What Lantus Actually Is
Lantus is the brand name for insulin glargine, a synthetic version of human insulin. It belongs to the class of basal (long-acting) insulins. You inject it once daily, at the same time each day, and it provides a slow, steady release of insulin over roughly 24 hours to keep blood sugar levels stable between meals and overnight.
Insulin glargine works the same way your body’s natural insulin does. It binds to receptors on muscle, fat, and liver cells, triggering those cells to pull glucose out of the bloodstream and either use it for energy or store it. People with type 1 diabetes need insulin because their bodies produce little or none. People with type 2 diabetes may need it when their own insulin production can no longer keep up.
How GLP-1 Receptor Agonists Work Differently
GLP-1 receptor agonists mimic a gut hormone called GLP-1 (glucagon-like peptide-1) that your body naturally releases after eating. Instead of acting as insulin itself, these drugs stimulate your pancreas to produce more insulin, but only when blood sugar is elevated. They also slow stomach emptying, reduce appetite, and block the release of glucagon, a hormone that raises blood sugar.
Common GLP-1 medications include semaglutide (Ozempic, Wegovy), liraglutide (Victoza, Saxenda), dulaglutide (Trulicity), and exenatide (Byetta, Bydureon). Tirzepatide (Mounjaro, Zepbound) activates both GLP-1 and a related receptor called GIP. Some of these are injected weekly rather than daily, and semaglutide is also available as a daily pill.
Key Differences at a Glance
- Mechanism: Lantus replaces insulin directly. GLP-1 drugs signal your pancreas to make more insulin only when blood sugar is high.
- Weight effects: Insulin, including Lantus, tends to cause weight gain. GLP-1 receptor agonists typically promote weight loss by reducing appetite and slowing digestion.
- Hypoglycemia risk: Insulin carries a meaningfully higher risk of low blood sugar. A meta-analysis of randomized trials found that insulin use roughly doubled the risk of hypoglycemic events compared to GLP-1 receptor agonists (risk ratio of 2.07). GLP-1 drugs have a built-in safety margin because they only boost insulin secretion when glucose is elevated.
- Dosing: Lantus is injected once daily. GLP-1 medications range from twice daily to once weekly, depending on the specific drug.
Why the Confusion Exists
Both Lantus and several GLP-1 medications are injectable, both treat type 2 diabetes, and both lower blood sugar. That overlap leads many people to assume they’re the same type of drug. The confusion deepens because some combination products contain both. Soliqua, for example, is a single injection that combines insulin glargine (the same insulin in Lantus) with lixisenatide, a GLP-1 receptor agonist. The existence of that combination product can make it seem like the two drug classes are interchangeable, but they’re complementary rather than equivalent.
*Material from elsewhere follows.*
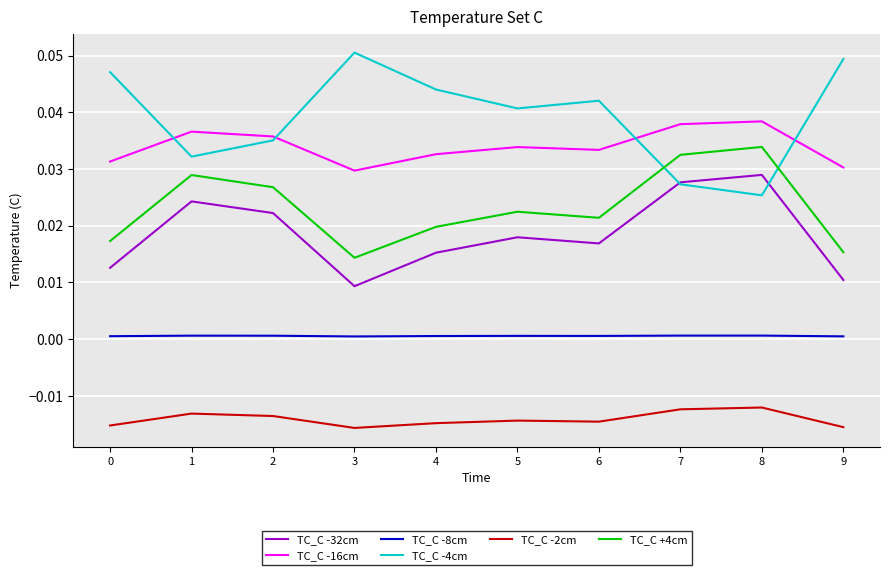

Is it true that TC_C +4cm equals 0.0 at 3?

True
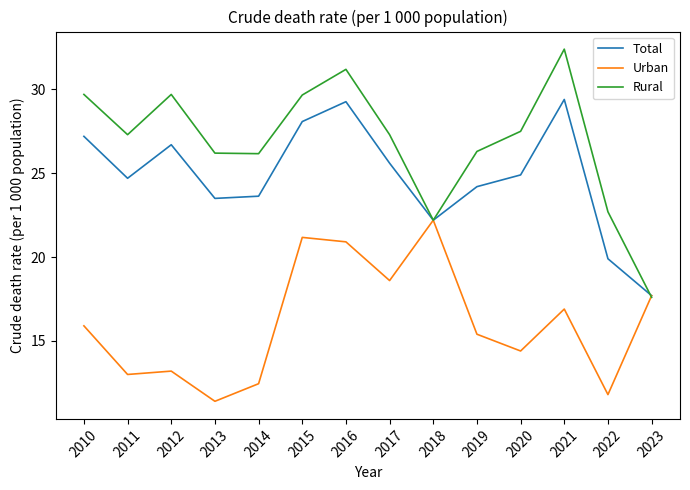

Which series has the largest range (max minus min)?

Rural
When Each Is Used in Type 2 Diabetes
Current guidelines from the American Diabetes Association favor GLP-1 receptor agonists earlier in the treatment of type 2 diabetes, especially for people who also have heart disease, chronic kidney disease, obesity, or heart failure. GLP-1 drugs offer benefits beyond blood sugar control in these situations, including kidney protection and reduced cardiovascular risk.
Basal insulin like Lantus typically enters the picture when blood sugar remains uncontrolled despite other medications, or when fasting glucose levels are persistently high. Many people with advanced type 2 diabetes end up on both a basal insulin and a GLP-1 receptor agonist. This pairing works well: the insulin handles fasting blood sugar while the GLP-1 drug targets post-meal spikes. The GLP-1 component also offsets insulin’s tendency to cause weight gain and lowers the overall risk of hypoglycemia compared to using higher doses of insulin alone.
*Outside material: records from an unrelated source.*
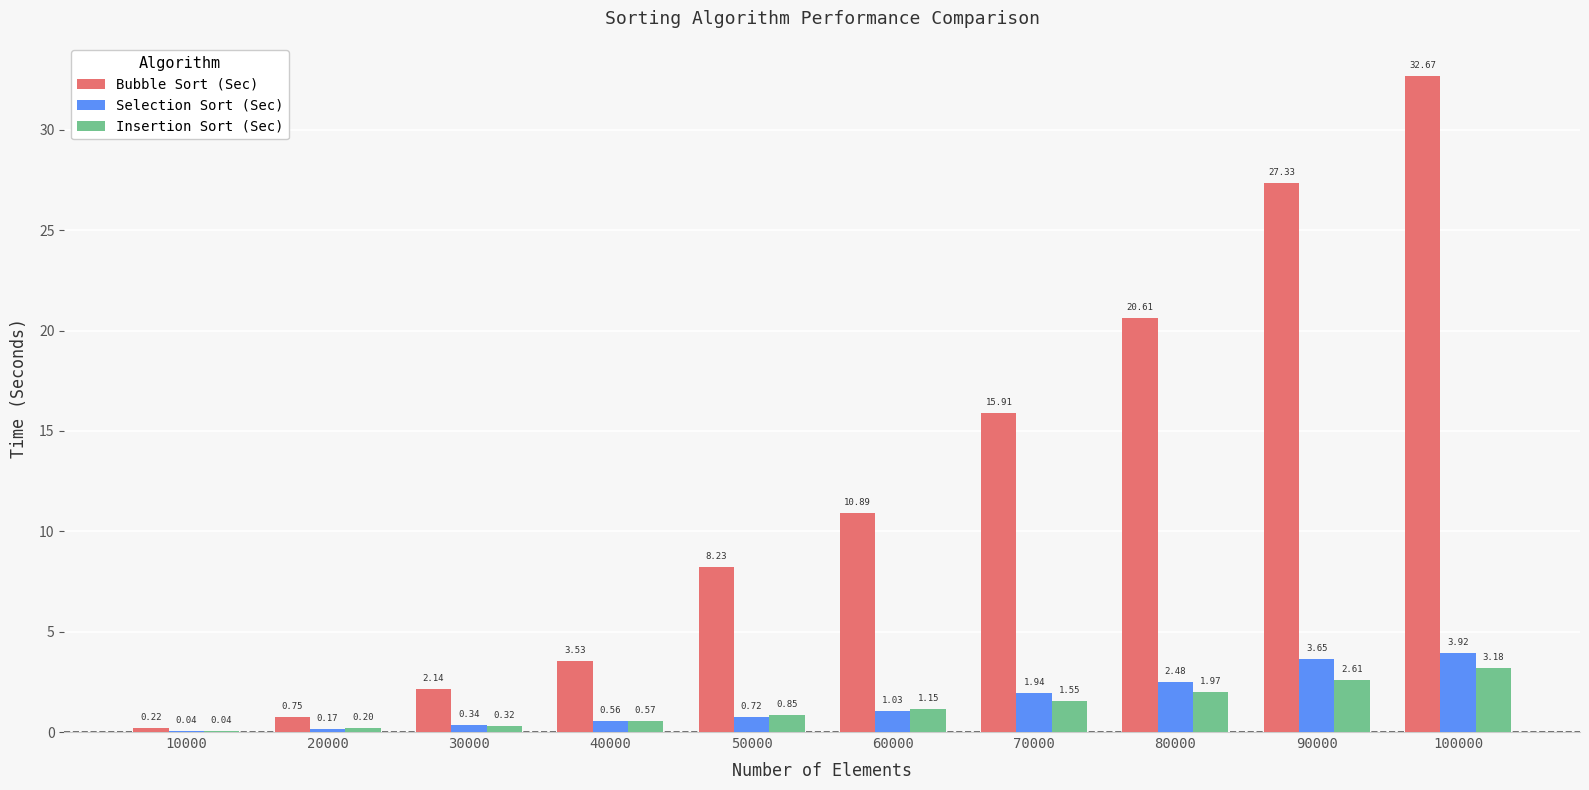

What is the sum of all Bubble Sort (Sec) values?

122.3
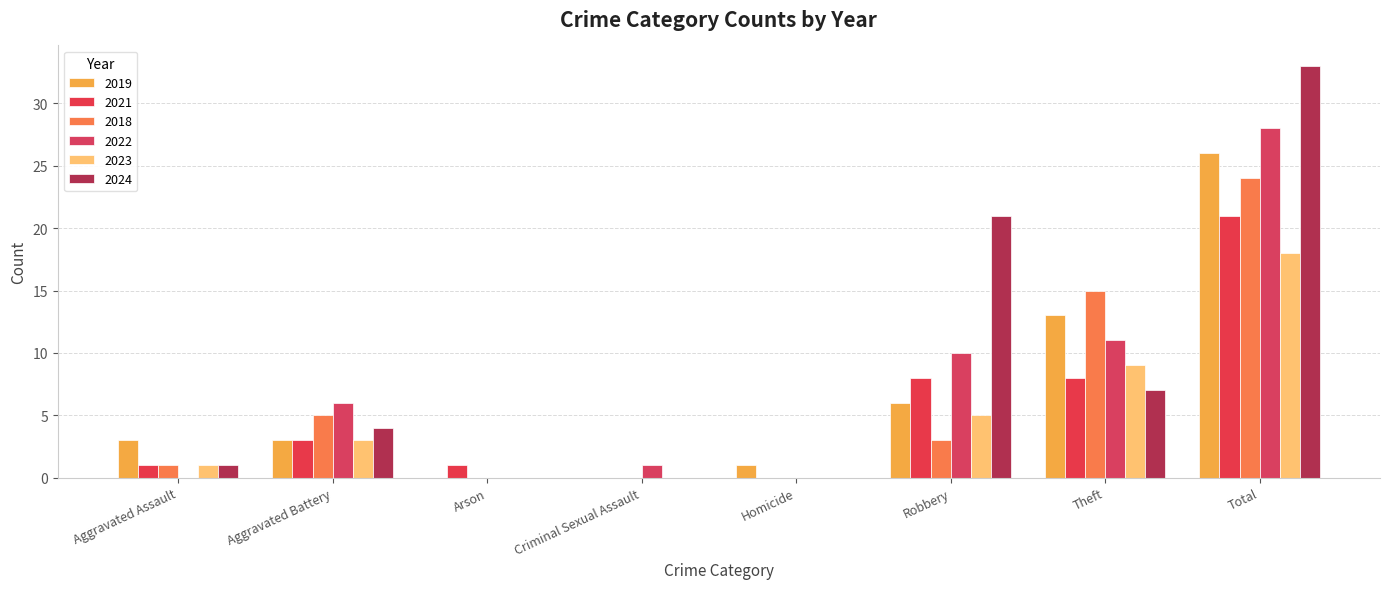

What are all the series names shown in the legend?

2019, 2021, 2018, 2022, 2023, 2024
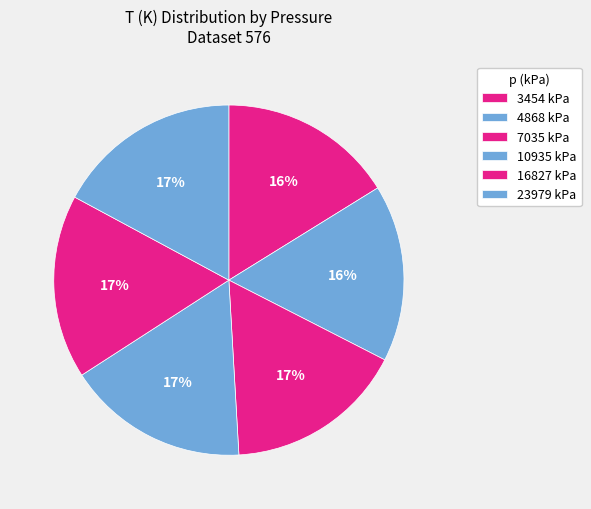

The 4868 kPa slice represents 24% of the pie. True or false?

False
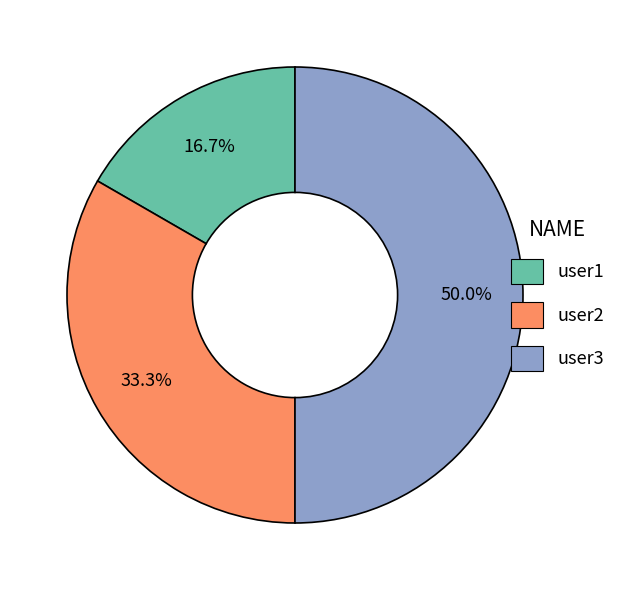

Rank the categories by value from highest to lowest.

user3, user2, user1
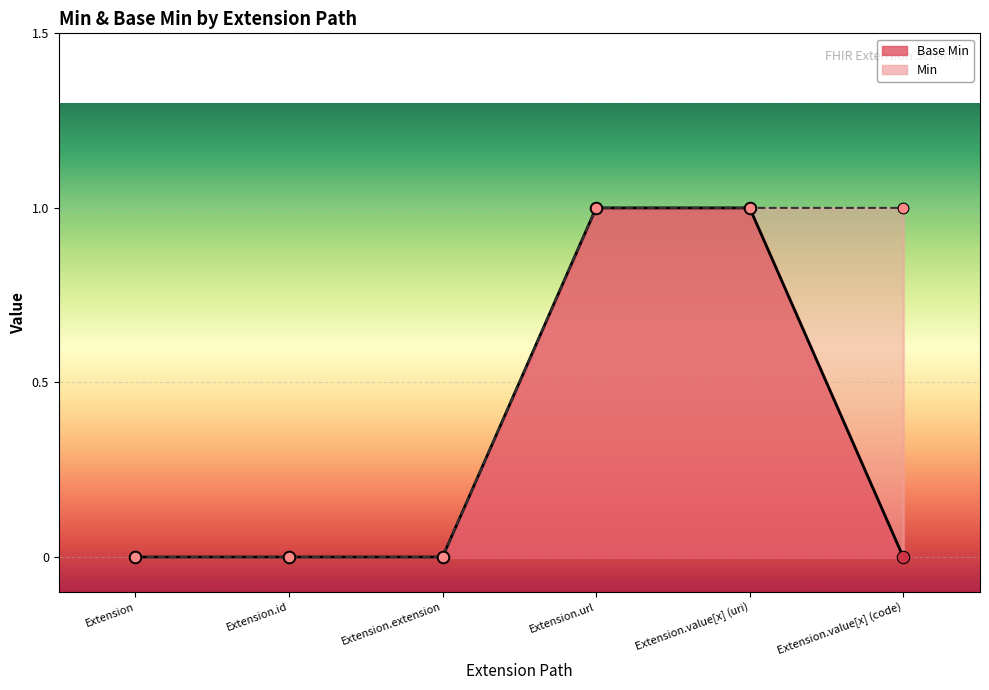

Between Extension.value[x] (code) and Extension.value[x] (uri), which is larger?

Extension.value[x] (uri)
For type 1 diabetes, insulin is essential and GLP-1 drugs are not a substitute, since the pancreas cannot respond to GLP-1 stimulation without functioning insulin-producing cells.
Can You Switch From Lantus to a GLP-1?
Some people with type 2 diabetes who started on basal insulin may be candidates to transition to a GLP-1 receptor agonist, particularly if their pancreas still produces a meaningful amount of insulin on its own. This switch can reduce hypoglycemia risk and promote weight loss. However, the decision depends on how much insulin your body still makes, how well your blood sugar is controlled, and other health conditions. Stopping insulin abruptly without a workable alternative can be dangerous, so any transition requires close monitoring and adjustment by your prescriber.